Work required — Once the data has been read, restate all of it exactly.

[Material for this task]

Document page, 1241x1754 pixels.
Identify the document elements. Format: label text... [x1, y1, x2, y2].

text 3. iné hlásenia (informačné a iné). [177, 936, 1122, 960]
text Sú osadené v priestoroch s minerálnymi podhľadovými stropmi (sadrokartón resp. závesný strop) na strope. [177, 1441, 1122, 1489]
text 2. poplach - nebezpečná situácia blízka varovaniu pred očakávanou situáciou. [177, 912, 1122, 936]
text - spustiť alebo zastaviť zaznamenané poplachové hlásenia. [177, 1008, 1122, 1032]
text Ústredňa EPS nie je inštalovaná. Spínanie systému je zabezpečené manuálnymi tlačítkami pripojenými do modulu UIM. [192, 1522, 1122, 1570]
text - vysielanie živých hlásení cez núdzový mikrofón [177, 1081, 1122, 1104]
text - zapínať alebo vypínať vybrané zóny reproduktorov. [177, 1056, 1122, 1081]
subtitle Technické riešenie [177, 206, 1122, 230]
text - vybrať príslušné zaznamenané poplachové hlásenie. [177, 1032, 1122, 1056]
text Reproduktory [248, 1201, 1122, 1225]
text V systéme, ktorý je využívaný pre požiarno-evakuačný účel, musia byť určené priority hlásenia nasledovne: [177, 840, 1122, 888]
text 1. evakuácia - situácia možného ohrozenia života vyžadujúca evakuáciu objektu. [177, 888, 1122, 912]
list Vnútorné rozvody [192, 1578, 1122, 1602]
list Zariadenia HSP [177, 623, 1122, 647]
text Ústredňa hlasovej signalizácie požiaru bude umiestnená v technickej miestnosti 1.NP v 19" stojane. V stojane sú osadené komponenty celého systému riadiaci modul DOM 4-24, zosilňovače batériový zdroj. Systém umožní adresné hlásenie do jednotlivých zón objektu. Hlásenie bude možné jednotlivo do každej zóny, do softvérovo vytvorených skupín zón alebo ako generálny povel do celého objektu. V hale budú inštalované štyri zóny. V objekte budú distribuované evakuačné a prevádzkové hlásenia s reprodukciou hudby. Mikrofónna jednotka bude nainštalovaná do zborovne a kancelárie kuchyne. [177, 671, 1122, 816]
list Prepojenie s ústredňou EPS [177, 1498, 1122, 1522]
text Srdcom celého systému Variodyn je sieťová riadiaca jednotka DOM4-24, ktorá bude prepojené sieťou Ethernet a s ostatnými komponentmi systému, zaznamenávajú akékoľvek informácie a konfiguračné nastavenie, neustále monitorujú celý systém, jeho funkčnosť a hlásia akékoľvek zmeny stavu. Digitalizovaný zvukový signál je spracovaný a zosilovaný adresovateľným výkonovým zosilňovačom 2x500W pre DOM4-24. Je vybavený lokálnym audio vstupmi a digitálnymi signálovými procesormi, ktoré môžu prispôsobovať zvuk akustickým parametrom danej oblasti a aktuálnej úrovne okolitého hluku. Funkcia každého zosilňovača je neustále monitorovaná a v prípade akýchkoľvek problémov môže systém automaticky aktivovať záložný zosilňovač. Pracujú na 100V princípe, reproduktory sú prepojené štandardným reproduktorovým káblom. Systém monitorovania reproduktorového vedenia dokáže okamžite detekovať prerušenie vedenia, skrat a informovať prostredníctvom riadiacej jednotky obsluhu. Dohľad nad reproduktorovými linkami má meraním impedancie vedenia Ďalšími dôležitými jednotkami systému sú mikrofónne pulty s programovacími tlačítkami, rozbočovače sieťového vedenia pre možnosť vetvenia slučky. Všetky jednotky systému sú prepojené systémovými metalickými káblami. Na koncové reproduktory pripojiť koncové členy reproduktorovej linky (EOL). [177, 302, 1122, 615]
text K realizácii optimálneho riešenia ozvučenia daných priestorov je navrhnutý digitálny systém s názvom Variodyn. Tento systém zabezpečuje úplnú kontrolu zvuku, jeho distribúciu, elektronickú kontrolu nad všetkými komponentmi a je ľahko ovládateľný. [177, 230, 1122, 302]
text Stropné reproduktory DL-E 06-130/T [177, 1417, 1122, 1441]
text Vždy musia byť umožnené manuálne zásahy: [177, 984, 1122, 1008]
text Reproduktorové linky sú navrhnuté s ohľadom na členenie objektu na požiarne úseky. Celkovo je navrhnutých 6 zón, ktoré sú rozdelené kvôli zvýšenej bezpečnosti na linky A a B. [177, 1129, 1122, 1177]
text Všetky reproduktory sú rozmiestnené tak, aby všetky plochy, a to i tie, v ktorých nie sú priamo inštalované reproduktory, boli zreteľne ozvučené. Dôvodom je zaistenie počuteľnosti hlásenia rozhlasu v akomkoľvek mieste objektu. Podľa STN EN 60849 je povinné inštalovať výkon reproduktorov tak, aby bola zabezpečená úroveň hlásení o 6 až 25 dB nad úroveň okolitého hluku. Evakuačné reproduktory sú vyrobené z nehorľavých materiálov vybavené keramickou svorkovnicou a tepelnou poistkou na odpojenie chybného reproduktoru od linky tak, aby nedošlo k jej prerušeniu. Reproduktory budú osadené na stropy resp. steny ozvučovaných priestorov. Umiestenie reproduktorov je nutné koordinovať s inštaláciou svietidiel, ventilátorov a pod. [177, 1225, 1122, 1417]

[/Material for this task]

Solution for this task —
Document page, 1241x1754 pixels.
Identify the document elements. Format: label text... [x1, y1, x2, y2].

text 3. iné hlásenia (informačné a iné). [177, 936, 1122, 960]
text Sú osadené v priestoroch s minerálnymi podhľadovými stropmi (sadrokartón resp. závesný strop) na strope. [177, 1441, 1122, 1489]
text 2. poplach - nebezpečná situácia blízka varovaniu pred očakávanou situáciou. [177, 912, 1122, 936]
text - spustiť alebo zastaviť zaznamenané poplachové hlásenia. [177, 1008, 1122, 1032]
text Ústredňa EPS nie je inštalovaná. Spínanie systému je zabezpečené manuálnymi tlačítkami pripojenými do modulu UIM. [192, 1522, 1122, 1570]
text - vysielanie živých hlásení cez núdzový mikrofón [177, 1081, 1122, 1104]
text - zapínať alebo vypínať vybrané zóny reproduktorov. [177, 1056, 1122, 1081]
subtitle Technické riešenie [177, 206, 1122, 230]
text - vybrať príslušné zaznamenané poplachové hlásenie. [177, 1032, 1122, 1056]
text Reproduktory [248, 1201, 1122, 1225]
text V systéme, ktorý je využívaný pre požiarno-evakuačný účel, musia byť určené priority hlásenia nasledovne: [177, 840, 1122, 888]
text 1. evakuácia - situácia možného ohrozenia života vyžadujúca evakuáciu objektu. [177, 888, 1122, 912]
list Vnútorné rozvody [192, 1578, 1122, 1602]
list Zariadenia HSP [177, 623, 1122, 647]
text Ústredňa hlasovej signalizácie požiaru bude umiestnená v technickej miestnosti 1.NP v 19" stojane. V stojane sú osadené komponenty celého systému riadiaci modul DOM 4-24, zosilňovače batériový zdroj. Systém umožní adresné hlásenie do jednotlivých zón objektu. Hlásenie bude možné jednotlivo do každej zóny, do softvérovo vytvorených skupín zón alebo ako generálny povel do celého objektu. V hale budú inštalované štyri zóny. V objekte budú distribuované evakuačné a prevádzkové hlásenia s reprodukciou hudby. Mikrofónna jednotka bude nainštalovaná do zborovne a kancelárie kuchyne. [177, 671, 1122, 816]
list Prepojenie s ústredňou EPS [177, 1498, 1122, 1522]
text Srdcom celého systému Variodyn je sieťová riadiaca jednotka DOM4-24, ktorá bude prepojené sieťou Ethernet a s ostatnými komponentmi systému, zaznamenávajú akékoľvek informácie a konfiguračné nastavenie, neustále monitorujú celý systém, jeho funkčnosť a hlásia akékoľvek zmeny stavu. Digitalizovaný zvukový signál je spracovaný a zosilovaný adresovateľným výkonovým zosilňovačom 2x500W pre DOM4-24. Je vybavený lokálnym audio vstupmi a digitálnymi signálovými procesormi, ktoré môžu prispôsobovať zvuk akustickým parametrom danej oblasti a aktuálnej úrovne okolitého hluku. Funkcia každého zosilňovača je neustále monitorovaná a v prípade akýchkoľvek problémov môže systém automaticky aktivovať záložný zosilňovač. Pracujú na 100V princípe, reproduktory sú prepojené štandardným reproduktorovým káblom. Systém monitorovania reproduktorového vedenia dokáže okamžite detekovať prerušenie vedenia, skrat a informovať prostredníctvom riadiacej jednotky obsluhu. Dohľad nad reproduktorovými linkami má meraním impedancie vedenia Ďalšími dôležitými jednotkami systému sú mikrofónne pulty s programovacími tlačítkami, rozbočovače sieťového vedenia pre možnosť vetvenia slučky. Všetky jednotky systému sú prepojené systémovými metalickými káblami. Na koncové reproduktory pripojiť koncové členy reproduktorovej linky (EOL). [177, 302, 1122, 615]
text K realizácii optimálneho riešenia ozvučenia daných priestorov je navrhnutý digitálny systém s názvom Variodyn. Tento systém zabezpečuje úplnú kontrolu zvuku, jeho distribúciu, elektronickú kontrolu nad všetkými komponentmi a je ľahko ovládateľný. [177, 230, 1122, 302]
text Stropné reproduktory DL-E 06-130/T [177, 1417, 1122, 1441]
text Vždy musia byť umožnené manuálne zásahy: [177, 984, 1122, 1008]
text Reproduktorové linky sú navrhnuté s ohľadom na členenie objektu na požiarne úseky. Celkovo je navrhnutých 6 zón, ktoré sú rozdelené kvôli zvýšenej bezpečnosti na linky A a B. [177, 1129, 1122, 1177]
text Všetky reproduktory sú rozmiestnené tak, aby všetky plochy, a to i tie, v ktorých nie sú priamo inštalované reproduktory, boli zreteľne ozvučené. Dôvodom je zaistenie počuteľnosti hlásenia rozhlasu v akomkoľvek mieste objektu. Podľa STN EN 60849 je povinné inštalovať výkon reproduktorov tak, aby bola zabezpečená úroveň hlásení o 6 až 25 dB nad úroveň okolitého hluku. Evakuačné reproduktory sú vyrobené z nehorľavých materiálov vybavené keramickou svorkovnicou a tepelnou poistkou na odpojenie chybného reproduktoru od linky tak, aby nedošlo k jej prerušeniu. Reproduktory budú osadené na stropy resp. steny ozvučovaných priestorov. Umiestenie reproduktorov je nutné koordinovať s inštaláciou svietidiel, ventilátorov a pod. [177, 1225, 1122, 1417]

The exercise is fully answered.